**** Textauszug
Seit Beginn des Jahres 1986 gibt es Anzeichen dafür, das die Sowjetunion eine politische Lösung in Afghanistan ins Auge gefaßt hat. Generalsekretär Gorbatschow hat auf dem 27. Parteitag der KPdSU im Februar vergangenen Jahres Afghanistan als eine „blutende Wunde" bezeichnet. Frau Hamm-Brücher, Sie haben das erwähnt. In seiner Wladiwostok-Rede vom 18. Juli 1986 unterstrich er seine grundsätzliche Bereitschaft, die sowjetischen Truppen aus Afghanistan abzuziehen. Heute vormittag hat er das erneut getan, allerdings mit Kautelen, wie Sie wissen.
Noch aber warten wir auf den Beginn des Abzuges der sowjetischen Truppen. Die Gespräche in Genf, die unter Vermittlung des Generalsekretärs der Vereinten Nationen stattfinden, bleiben trotz der unermüdlichen Bemühungen des persönlichen Beauftragten von Generalsekretär Perez de Cuellar bislang ohne greifbares Ergebnis.
********
**** Gezeigte Einträge
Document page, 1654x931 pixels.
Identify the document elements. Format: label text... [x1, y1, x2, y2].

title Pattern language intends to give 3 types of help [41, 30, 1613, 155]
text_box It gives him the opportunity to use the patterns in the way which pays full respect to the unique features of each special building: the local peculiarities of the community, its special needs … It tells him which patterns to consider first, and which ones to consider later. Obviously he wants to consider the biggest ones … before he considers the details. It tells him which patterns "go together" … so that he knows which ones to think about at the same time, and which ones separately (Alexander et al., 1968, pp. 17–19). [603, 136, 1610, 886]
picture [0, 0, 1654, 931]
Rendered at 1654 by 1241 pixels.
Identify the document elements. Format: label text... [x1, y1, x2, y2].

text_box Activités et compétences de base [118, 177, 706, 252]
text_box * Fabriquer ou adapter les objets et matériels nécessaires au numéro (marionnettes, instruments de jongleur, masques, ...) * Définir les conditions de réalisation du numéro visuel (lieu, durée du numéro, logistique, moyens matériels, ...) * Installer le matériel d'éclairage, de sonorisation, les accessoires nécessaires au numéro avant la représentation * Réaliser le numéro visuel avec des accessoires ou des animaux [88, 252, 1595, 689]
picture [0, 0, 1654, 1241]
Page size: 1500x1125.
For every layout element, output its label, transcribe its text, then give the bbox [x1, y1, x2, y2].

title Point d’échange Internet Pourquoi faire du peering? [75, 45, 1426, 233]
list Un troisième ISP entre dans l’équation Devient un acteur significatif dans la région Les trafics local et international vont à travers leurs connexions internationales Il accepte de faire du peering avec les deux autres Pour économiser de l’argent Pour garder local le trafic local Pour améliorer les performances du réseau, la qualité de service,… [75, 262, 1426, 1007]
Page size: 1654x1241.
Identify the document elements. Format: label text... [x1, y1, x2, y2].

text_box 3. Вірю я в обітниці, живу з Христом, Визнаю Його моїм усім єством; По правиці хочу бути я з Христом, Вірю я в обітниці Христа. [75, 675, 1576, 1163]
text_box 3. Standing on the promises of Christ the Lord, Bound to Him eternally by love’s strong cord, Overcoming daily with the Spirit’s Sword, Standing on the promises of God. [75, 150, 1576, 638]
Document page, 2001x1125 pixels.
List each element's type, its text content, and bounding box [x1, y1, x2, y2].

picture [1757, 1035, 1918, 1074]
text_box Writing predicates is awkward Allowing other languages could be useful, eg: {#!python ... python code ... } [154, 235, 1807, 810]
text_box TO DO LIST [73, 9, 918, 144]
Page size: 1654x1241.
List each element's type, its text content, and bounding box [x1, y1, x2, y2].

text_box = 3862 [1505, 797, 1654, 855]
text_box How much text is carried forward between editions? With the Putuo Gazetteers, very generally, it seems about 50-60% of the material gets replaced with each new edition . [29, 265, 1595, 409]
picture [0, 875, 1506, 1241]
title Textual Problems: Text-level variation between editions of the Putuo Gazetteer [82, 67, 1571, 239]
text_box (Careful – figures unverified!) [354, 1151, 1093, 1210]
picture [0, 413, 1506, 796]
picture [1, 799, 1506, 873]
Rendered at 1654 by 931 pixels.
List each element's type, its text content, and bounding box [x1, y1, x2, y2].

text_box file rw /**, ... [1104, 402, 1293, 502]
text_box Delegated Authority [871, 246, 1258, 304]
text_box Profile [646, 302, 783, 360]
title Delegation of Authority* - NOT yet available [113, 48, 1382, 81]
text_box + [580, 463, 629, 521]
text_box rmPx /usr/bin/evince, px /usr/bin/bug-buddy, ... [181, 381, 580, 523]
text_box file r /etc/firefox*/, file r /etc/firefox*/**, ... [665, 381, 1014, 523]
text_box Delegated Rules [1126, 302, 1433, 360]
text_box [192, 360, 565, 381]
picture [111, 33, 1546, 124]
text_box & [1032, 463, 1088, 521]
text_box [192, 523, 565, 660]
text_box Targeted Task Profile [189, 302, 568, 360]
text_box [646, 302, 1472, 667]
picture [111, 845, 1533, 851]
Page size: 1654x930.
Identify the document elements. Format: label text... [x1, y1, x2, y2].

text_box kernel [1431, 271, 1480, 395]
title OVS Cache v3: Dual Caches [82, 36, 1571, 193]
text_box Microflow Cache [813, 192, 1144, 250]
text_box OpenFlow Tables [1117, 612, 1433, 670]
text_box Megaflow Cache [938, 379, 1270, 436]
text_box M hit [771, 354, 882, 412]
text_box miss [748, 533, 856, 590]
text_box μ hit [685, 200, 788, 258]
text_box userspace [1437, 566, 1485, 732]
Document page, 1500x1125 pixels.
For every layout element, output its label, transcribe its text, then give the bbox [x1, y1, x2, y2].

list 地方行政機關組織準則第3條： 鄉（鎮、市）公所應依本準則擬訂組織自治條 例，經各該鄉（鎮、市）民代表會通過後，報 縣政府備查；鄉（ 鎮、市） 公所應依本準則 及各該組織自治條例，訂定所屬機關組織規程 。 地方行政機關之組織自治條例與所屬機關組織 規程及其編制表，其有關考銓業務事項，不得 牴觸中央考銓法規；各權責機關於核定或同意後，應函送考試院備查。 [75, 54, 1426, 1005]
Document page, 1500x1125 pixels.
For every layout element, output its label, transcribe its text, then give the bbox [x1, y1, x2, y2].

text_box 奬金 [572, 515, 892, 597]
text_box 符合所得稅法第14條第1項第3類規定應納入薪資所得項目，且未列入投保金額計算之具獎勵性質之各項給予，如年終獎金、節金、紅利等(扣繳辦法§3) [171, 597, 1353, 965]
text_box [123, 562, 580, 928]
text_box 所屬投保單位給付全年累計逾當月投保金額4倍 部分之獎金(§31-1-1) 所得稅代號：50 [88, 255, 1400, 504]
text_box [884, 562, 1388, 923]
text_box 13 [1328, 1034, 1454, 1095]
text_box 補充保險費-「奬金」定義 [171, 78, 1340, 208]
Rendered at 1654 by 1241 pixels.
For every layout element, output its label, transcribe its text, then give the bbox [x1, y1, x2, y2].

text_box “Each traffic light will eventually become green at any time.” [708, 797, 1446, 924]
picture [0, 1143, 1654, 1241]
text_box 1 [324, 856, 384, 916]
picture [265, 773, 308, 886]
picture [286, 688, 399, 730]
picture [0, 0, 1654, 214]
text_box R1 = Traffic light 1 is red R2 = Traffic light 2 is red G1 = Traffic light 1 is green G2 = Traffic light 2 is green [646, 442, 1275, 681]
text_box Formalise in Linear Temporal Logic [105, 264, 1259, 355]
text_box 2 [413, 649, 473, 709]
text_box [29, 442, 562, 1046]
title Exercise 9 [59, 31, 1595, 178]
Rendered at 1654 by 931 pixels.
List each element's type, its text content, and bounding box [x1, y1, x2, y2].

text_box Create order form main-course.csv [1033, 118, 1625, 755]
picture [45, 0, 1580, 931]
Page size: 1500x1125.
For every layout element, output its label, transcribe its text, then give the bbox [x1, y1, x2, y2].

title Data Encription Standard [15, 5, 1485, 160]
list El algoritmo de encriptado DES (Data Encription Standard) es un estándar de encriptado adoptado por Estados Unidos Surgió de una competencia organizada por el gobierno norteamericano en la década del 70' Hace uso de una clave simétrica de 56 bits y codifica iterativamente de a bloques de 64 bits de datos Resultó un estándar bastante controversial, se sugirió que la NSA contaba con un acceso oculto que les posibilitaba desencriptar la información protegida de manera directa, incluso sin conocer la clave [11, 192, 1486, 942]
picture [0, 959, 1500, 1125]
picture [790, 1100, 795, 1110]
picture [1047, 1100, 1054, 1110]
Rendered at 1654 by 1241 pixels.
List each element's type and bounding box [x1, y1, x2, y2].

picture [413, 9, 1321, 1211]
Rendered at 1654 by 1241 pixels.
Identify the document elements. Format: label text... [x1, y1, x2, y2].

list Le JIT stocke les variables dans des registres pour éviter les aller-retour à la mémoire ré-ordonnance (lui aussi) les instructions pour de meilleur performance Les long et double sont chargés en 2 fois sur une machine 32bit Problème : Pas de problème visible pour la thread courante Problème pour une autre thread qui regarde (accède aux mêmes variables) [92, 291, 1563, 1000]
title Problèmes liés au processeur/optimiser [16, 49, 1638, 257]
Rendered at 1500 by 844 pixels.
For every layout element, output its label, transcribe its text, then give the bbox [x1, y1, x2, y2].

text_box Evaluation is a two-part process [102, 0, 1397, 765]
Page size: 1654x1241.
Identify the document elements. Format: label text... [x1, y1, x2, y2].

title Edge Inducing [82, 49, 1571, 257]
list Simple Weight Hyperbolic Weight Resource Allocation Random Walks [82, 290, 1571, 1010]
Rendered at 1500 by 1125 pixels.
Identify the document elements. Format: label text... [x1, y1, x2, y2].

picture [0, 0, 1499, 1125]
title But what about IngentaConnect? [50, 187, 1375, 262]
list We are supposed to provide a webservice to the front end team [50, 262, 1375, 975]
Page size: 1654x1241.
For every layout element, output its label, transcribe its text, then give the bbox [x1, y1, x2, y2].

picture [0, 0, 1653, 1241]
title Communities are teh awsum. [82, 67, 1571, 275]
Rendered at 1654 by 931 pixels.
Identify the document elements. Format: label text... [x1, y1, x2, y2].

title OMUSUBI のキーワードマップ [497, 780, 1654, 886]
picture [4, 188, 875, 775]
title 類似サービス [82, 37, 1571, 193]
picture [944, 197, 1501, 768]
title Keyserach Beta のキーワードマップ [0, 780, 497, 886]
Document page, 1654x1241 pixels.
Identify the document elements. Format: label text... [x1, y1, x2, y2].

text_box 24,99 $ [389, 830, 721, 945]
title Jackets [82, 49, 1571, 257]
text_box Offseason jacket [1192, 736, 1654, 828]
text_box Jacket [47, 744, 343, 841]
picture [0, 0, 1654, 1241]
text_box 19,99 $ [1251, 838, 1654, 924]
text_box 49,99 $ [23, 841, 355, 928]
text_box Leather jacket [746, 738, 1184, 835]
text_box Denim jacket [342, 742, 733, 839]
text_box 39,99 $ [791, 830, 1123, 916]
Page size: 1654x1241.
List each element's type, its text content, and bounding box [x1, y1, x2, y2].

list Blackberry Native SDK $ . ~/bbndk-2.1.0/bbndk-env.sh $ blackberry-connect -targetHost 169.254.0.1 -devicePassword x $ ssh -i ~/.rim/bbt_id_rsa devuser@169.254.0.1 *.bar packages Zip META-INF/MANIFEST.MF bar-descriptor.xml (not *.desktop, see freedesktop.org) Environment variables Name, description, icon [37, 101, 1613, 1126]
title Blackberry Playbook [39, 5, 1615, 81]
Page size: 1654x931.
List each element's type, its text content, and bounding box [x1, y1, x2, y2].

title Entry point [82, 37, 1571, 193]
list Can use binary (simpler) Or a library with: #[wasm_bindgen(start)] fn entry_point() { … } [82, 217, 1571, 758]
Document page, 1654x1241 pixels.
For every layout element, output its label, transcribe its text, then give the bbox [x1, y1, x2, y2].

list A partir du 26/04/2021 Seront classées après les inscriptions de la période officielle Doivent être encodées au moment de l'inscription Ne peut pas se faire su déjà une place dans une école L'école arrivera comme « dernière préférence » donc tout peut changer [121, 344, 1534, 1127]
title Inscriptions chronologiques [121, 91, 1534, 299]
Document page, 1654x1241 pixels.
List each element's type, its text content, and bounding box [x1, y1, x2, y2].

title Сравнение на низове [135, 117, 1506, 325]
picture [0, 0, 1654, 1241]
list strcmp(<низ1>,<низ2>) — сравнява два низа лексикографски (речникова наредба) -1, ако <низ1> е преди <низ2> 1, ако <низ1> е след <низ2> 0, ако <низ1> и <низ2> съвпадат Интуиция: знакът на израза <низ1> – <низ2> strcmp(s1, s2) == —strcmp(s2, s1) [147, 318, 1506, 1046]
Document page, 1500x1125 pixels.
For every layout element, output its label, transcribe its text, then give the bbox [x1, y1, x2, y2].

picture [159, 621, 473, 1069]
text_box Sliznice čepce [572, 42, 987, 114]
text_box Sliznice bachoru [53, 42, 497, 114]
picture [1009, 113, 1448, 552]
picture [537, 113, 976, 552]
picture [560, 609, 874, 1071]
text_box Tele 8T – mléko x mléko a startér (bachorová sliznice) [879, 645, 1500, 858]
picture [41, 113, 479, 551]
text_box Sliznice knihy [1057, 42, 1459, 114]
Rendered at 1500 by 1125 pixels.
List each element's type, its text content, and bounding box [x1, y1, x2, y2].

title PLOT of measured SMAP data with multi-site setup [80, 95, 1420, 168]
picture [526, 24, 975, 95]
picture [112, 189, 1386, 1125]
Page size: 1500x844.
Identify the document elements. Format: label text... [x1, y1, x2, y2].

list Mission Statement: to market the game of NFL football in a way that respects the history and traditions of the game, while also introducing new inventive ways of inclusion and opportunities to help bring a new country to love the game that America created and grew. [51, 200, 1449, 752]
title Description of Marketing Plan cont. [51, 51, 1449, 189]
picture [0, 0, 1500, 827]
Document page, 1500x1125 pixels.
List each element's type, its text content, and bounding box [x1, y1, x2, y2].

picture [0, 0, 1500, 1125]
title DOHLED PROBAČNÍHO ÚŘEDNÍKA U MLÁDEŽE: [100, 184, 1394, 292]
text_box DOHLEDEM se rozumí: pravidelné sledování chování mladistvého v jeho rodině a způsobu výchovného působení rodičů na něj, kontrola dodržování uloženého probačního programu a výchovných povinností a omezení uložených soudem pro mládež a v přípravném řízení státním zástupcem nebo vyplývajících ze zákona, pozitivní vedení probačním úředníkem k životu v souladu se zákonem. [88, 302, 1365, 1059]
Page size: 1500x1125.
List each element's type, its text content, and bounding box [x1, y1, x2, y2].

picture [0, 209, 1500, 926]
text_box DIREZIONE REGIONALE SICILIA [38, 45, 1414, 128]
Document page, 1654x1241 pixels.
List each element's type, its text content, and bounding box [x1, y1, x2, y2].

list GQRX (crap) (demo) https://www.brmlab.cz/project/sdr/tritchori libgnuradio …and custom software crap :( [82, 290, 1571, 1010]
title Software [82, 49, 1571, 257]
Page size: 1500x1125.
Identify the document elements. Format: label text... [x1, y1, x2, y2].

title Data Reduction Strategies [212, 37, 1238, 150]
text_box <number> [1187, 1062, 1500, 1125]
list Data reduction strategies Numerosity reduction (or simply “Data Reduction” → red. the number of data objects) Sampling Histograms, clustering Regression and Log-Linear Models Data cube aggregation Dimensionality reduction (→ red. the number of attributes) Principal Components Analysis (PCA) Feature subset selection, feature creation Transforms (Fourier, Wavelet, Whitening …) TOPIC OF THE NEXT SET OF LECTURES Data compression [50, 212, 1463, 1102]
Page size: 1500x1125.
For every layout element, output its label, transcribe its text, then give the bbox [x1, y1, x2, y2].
********
### Arbeitsaufträge
**1.** Wie bezeichnete Gorbatschow Afghanistan laut dem Textauszug auf dem 27. Parteitag der KPdSU?
**2.** Erläutern Sie anhand des Textauszugs, worauf sich die Feststellung stützt, dass die Sowjetunion seit Beginn des Jahres 1986 eine politische Lösung in Afghanistan ins Auge gefasst hat.
**3.** Setzen Sie den Textauszug über Afghanistan im Anschluss an seinen letzten Satz fort.
Die Einträge stammen aus einer anderen Quelle als der Textauszug.

### Lösungen
**1.** Als eine „blutende Wunde“.

**2.** Gorbatschow bezeichnete Afghanistan auf dem 27. Parteitag der KPdSU im Februar als eine „blutende Wunde“. In seiner Wladiwostok-Rede vom 18. Juli 1986 unterstrich er seine grundsätzliche Bereitschaft, die sowjetischen Truppen abzuziehen, und bekräftigte dies später erneut, wenn auch mit Vorbehalten.

**3.**
Daß das Internationale Rote Kreuz wieder in Afghanistan arbeiten kann, daß dem Sonderberichterstatter der Menschenrechtskommission der Vereinten Nationen, Professor Ermacora, die Einreise nach Afghanistan in diesem Jahr gestattet wurde, ist zu begrüßen. Dennoch trifft das nicht den Kern des Konflikts.
Neue Hoffnungen hatten sich an die Begegnung zwischen Reagan und Gorbatschow in Washington geknüpft. Schon im Vorfeld waren von sowjetischer Seite Fristen für einen Rückzug der sowjetischen Truppen genannt worden, die eine Basis für einen Kompromiß bilden könnten. Generalsekretär Gorbatschow hat diese kürzeren Fristen in Washington bestätigt. Der Gipfel in Washington hat aber nach allem, was wir bis heute wissen, keinen wirklichen Durchbruch gebracht. Das ist enttäuschend.
Wir sehen aber mit Aufmerksamkeit, daß sich trotzdem in der Afghanistan-Frage auch bei unseren Verbündeten eine etwas optimistischere Stimmung einzustellen beginnt. Wir hoffen und wünschen, daß die
3576 Deutscher Bundestag — 11. Wahlperiode — 50. Sitzung. Bonn, Freitag, den 11. Dezember 1987
Staatsminister Schäfer
Sowjetunion mit Taten dieser Stimmung Rechnung trägt.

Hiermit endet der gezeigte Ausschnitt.